There are other omissions. Despite the prominent place given to multicultural literature (it is listed at the top of English-language-arts Standard 2, there is no exam question requiring students to draw on such experience or knowledge. Moreover, despite Standard 2’s detailed discussion of literary terminology, there are no exam questions relating to this point.

The English-language-arts exam is six hours long (making it six times longer than the sat II exams and three times longer than a typical Ph.D. defense). Given over two days, it requires students to apply a set of test skills-pacing, format, suspension of one’s belief system, test-taking terminology, and an understanding of multiple-choice-question structure-that are quite unlike skills required of students in classrooms where engagement with and ownership of material, reflective behaviors, revision skills, and consideration of multiple perspectives are emphasized.

To prepare students for such tests requires teachers to exchange a rigorous curriculum (one in which students prepare analytic essays, thoughtful research papers, original science experiments, and sophisticated math applications) for repetitious drill on timed practice tests. Eventually, as such exams become embedded in the schools, students, understanding that less is required, will reject the more rigorous efforts demanded by performance assessments. High standards will be replaced by test-driven lower ones.

The results are already evident: fewer entries in writing competitions, less time for in-depth analysis during classroom discussions, disregard for subjects that won’t be tested, depersonalization of teacher-student relationships, and the beginning signs of student alienation and climbing dropout figures. (Already, some schools that serve the most marginal students have reported that their registers have declined by a third.)

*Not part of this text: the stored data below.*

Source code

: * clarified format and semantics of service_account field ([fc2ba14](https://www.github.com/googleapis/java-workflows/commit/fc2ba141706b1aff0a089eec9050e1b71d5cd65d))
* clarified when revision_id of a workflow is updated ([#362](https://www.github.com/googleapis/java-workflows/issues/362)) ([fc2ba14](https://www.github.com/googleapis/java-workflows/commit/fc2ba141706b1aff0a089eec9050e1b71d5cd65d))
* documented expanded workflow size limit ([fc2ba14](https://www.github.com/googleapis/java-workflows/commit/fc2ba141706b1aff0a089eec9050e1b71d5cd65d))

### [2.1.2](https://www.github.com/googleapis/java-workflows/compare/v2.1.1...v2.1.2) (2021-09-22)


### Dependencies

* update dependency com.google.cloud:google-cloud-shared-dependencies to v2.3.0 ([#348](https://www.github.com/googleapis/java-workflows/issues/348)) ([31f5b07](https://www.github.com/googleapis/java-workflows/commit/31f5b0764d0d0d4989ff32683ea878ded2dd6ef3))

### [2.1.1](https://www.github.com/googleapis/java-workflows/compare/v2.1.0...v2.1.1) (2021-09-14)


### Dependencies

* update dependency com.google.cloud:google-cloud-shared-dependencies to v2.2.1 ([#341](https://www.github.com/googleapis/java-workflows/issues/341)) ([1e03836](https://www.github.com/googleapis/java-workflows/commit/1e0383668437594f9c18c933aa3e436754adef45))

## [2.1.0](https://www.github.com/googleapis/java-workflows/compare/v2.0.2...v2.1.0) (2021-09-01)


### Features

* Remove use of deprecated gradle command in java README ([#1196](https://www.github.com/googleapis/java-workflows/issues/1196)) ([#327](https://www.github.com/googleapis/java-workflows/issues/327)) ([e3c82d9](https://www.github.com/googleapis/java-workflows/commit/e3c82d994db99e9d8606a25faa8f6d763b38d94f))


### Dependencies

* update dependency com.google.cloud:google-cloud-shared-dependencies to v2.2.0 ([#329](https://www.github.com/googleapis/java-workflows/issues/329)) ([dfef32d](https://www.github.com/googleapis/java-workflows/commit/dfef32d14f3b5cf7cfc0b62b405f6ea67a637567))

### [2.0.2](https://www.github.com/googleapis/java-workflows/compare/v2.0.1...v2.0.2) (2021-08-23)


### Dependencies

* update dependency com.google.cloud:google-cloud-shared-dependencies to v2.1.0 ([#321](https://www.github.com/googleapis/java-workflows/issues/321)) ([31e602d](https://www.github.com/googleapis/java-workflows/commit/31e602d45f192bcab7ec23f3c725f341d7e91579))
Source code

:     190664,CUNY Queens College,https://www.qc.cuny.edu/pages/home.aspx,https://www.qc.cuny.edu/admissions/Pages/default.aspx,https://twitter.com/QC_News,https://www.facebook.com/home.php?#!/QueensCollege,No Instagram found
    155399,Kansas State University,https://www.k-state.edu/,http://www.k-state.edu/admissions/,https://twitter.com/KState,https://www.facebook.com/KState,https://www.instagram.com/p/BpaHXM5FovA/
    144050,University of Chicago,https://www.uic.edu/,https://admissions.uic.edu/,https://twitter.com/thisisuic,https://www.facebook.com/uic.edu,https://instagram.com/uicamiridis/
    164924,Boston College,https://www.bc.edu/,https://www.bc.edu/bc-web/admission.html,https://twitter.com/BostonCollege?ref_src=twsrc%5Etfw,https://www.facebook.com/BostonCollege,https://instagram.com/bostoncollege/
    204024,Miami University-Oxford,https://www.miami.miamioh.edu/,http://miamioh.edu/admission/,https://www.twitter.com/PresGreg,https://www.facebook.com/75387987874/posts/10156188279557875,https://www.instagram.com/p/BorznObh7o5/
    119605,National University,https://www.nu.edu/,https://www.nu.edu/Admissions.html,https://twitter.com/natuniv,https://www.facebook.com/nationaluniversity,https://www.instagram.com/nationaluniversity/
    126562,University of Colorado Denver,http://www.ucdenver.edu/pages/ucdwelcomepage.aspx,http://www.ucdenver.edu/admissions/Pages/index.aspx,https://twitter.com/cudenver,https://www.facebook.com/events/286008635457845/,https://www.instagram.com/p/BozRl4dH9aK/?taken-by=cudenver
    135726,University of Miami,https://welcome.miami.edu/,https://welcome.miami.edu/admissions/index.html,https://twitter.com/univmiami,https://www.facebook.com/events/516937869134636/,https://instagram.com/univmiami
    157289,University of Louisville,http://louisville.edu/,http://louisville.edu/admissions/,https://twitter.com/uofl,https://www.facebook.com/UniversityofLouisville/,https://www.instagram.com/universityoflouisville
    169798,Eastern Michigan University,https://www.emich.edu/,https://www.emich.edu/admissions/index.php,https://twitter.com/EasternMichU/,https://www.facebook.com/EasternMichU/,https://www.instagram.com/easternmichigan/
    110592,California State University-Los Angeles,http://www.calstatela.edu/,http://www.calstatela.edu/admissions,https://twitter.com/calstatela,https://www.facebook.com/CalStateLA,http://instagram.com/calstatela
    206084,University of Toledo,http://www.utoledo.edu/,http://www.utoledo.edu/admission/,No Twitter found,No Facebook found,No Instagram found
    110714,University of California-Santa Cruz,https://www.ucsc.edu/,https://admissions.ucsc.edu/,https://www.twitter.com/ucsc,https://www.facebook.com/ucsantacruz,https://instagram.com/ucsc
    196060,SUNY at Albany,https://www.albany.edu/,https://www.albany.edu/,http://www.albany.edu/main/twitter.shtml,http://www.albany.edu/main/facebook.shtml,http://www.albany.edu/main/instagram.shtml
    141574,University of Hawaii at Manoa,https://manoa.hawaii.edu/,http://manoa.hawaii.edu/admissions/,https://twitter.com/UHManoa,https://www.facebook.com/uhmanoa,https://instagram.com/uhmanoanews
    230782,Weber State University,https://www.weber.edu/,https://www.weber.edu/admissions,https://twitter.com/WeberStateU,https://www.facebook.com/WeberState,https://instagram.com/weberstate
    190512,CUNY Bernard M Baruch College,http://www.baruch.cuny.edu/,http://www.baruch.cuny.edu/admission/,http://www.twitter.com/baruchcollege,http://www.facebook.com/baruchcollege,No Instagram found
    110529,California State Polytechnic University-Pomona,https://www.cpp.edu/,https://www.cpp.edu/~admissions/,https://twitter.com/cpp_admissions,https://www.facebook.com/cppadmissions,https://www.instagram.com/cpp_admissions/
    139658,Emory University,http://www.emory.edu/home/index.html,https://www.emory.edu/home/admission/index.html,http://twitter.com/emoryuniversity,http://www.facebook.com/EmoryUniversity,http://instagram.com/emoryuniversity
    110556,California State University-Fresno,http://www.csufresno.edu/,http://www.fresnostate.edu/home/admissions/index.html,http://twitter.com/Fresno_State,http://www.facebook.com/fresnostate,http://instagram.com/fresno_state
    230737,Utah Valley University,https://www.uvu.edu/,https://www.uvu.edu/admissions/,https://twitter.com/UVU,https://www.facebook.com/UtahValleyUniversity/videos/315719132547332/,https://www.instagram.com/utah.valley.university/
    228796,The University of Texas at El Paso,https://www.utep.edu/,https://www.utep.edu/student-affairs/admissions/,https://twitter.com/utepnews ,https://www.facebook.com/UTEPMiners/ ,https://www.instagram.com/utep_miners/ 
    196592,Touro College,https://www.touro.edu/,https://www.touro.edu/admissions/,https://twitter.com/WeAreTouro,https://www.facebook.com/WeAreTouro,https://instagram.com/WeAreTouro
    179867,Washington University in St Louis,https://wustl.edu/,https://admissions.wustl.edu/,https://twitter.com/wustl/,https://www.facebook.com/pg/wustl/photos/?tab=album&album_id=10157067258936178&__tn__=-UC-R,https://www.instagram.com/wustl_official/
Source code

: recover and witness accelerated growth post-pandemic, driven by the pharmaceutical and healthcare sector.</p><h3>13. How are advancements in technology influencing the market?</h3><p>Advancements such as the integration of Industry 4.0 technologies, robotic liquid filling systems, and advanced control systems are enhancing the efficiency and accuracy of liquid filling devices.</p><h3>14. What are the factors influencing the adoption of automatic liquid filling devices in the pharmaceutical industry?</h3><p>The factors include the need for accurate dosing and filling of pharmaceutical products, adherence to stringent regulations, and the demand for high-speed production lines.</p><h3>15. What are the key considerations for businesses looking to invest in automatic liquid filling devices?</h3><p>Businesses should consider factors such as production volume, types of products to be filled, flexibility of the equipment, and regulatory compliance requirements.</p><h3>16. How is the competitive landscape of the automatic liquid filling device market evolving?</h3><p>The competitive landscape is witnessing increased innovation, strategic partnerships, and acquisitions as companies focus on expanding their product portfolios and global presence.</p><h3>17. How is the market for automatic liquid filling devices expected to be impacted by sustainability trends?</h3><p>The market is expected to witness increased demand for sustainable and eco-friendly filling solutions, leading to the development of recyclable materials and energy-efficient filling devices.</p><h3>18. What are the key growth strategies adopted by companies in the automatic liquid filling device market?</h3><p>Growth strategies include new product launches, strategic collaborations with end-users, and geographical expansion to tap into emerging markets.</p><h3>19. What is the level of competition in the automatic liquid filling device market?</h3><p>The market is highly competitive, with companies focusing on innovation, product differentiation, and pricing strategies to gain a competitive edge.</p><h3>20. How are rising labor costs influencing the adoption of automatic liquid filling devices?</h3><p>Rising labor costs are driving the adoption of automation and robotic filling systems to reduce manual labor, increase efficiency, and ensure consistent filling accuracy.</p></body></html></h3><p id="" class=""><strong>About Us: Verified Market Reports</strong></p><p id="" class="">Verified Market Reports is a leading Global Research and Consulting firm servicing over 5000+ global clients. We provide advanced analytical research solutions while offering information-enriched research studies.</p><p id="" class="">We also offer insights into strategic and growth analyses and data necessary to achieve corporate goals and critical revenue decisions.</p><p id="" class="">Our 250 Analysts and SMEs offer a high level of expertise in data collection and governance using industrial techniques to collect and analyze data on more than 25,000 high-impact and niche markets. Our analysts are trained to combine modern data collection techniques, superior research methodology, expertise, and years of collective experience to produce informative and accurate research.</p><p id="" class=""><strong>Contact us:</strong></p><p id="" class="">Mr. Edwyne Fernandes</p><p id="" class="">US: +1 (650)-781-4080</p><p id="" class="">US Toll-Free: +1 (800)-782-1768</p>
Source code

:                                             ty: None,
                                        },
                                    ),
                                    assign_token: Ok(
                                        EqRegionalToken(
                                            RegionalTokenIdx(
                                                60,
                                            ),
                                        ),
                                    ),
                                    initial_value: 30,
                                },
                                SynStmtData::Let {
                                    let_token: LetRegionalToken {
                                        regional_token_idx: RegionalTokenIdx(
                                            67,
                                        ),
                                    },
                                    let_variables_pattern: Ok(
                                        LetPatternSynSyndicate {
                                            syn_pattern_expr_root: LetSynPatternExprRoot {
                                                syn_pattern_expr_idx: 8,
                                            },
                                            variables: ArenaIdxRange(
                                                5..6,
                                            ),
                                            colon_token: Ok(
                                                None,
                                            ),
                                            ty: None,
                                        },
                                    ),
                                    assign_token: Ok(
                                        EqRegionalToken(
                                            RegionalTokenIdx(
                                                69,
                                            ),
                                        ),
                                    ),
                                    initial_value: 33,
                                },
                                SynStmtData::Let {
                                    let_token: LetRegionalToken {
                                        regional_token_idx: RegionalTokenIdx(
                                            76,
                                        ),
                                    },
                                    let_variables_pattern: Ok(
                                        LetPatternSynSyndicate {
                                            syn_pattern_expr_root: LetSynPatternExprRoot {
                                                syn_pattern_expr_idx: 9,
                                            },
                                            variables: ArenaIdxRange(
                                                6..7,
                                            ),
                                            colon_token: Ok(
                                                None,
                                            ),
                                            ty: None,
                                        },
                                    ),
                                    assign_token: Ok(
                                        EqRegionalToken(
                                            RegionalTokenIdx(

A high-quality education encourages students to set long-range goals, learn persistence and time management, and practice reflection and revision skills that further education and lifelong learning. High standards will not be achieved if these goals are neglected.


Ann Cook is the director of the Urban Academy Laboratory School, Cece Cunningham is the director of Middle College High School, and Phyllis Tashlik is the director of the Center for Inquiry in Teaching and Learning, all in New York City. The schools are members of the New York Performance Standards Consortium, a network of 40 New York state schools that have developed and use a system of performance assessment.